The MassDOT’s involvement in the Bardwell’s Ferry Bridge repair project is a significant development for the towns of Conway and Shelburne. The financial burden of the $6.3 million repair project would have been a considerable challenge for the towns to manage independently. The bridge’s closure has already caused disruptions, and the repair project’s progress will be closely watched by the affected communities.

The bridge’s historical significance adds another layer of importance to the project. Its inclusion on the National Register of Historic Places underscores the need for careful preservation and restoration. The bridge’s unique truss design is a rare example of 19th-century engineering, and its preservation is crucial for maintaining the region’s historical heritage.

As the project moves forward, the communities of Conway and Shelburne will be looking to MassDOT for timely updates and progress reports. The bridge’s repair is not just a matter of infrastructure but also a vital link for the daily lives of residents. The financial relief provided by MassDOT’s involvement is a welcome development, and the towns will be hoping for a swift and efficient repair process.

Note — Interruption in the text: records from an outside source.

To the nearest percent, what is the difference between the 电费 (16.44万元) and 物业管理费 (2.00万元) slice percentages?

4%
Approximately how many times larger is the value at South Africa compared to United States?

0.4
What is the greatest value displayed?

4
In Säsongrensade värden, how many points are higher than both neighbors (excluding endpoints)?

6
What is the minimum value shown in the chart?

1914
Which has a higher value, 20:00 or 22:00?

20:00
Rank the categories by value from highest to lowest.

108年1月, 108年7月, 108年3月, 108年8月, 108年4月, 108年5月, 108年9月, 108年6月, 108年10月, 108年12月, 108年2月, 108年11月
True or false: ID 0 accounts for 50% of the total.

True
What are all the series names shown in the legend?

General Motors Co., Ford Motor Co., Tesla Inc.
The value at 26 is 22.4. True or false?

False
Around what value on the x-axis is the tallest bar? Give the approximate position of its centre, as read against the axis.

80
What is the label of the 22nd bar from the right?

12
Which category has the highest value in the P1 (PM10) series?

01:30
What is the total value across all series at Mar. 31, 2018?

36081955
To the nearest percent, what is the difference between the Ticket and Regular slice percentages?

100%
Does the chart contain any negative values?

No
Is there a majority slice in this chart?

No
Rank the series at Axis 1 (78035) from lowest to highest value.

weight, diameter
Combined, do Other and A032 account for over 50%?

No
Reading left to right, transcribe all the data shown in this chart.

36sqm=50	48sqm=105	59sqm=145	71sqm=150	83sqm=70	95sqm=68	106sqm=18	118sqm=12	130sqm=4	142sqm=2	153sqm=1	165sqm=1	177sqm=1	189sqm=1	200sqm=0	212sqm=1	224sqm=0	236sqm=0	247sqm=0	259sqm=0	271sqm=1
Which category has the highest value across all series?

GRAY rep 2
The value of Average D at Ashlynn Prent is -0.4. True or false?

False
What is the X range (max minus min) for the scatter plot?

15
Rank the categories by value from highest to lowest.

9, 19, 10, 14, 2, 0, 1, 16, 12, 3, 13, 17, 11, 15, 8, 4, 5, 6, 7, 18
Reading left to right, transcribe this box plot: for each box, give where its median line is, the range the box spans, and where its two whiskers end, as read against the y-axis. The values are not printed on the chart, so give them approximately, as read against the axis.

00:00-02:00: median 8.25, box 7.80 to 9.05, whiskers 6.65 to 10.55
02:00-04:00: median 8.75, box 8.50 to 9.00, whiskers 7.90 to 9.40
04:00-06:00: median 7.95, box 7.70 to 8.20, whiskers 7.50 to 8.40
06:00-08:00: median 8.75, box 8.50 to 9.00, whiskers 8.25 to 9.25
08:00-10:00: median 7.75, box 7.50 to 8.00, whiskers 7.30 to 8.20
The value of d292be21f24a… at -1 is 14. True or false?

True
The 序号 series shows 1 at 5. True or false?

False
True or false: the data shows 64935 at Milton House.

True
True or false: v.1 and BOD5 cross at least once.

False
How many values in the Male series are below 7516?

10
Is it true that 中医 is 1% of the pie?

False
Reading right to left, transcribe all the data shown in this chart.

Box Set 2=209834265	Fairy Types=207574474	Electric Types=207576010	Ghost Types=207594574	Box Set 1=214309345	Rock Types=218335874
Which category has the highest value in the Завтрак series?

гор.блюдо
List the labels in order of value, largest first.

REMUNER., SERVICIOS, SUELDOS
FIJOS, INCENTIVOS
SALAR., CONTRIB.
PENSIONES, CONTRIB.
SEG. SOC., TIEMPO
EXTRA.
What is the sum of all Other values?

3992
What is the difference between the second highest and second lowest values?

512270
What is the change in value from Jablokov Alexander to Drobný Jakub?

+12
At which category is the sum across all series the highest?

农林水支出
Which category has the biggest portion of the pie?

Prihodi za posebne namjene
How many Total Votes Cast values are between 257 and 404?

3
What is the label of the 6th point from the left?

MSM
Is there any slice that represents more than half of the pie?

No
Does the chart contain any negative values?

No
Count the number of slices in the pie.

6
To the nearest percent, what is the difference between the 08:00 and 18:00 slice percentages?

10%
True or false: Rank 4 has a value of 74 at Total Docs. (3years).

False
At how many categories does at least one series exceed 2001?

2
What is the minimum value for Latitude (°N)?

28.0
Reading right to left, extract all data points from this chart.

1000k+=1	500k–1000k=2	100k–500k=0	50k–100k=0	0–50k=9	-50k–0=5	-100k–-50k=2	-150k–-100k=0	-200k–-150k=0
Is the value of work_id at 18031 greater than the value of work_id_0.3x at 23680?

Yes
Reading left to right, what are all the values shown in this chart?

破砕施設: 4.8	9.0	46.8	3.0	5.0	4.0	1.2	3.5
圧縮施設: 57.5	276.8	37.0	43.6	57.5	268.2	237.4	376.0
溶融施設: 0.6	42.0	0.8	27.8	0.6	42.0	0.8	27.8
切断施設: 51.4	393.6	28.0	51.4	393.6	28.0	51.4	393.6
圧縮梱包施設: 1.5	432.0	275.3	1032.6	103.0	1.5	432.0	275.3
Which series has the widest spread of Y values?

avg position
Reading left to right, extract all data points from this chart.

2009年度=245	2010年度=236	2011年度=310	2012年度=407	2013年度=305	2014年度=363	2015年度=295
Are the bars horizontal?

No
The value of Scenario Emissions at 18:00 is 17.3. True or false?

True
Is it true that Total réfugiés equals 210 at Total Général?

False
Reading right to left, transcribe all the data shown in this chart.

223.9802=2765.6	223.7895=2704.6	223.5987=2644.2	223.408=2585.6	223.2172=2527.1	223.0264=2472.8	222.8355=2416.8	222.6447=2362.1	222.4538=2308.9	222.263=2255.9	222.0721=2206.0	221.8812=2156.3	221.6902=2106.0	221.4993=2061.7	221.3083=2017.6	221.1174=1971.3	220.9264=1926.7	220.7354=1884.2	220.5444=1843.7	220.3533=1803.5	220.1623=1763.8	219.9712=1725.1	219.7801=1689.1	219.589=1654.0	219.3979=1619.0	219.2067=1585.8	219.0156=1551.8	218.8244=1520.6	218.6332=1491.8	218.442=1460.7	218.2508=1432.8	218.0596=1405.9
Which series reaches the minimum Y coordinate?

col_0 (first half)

The Bardwell’s Ferry Bridge repair project is a significant undertaking that highlights the importance of infrastructure maintenance and preservation. The involvement of MassDOT and the expected federal funding are crucial elements in ensuring the project’s success. As the preliminary design phase progresses, the communities affected by the bridge’s closure will be eagerly awaiting the start of construction and the eventual reopening of this vital transportation link.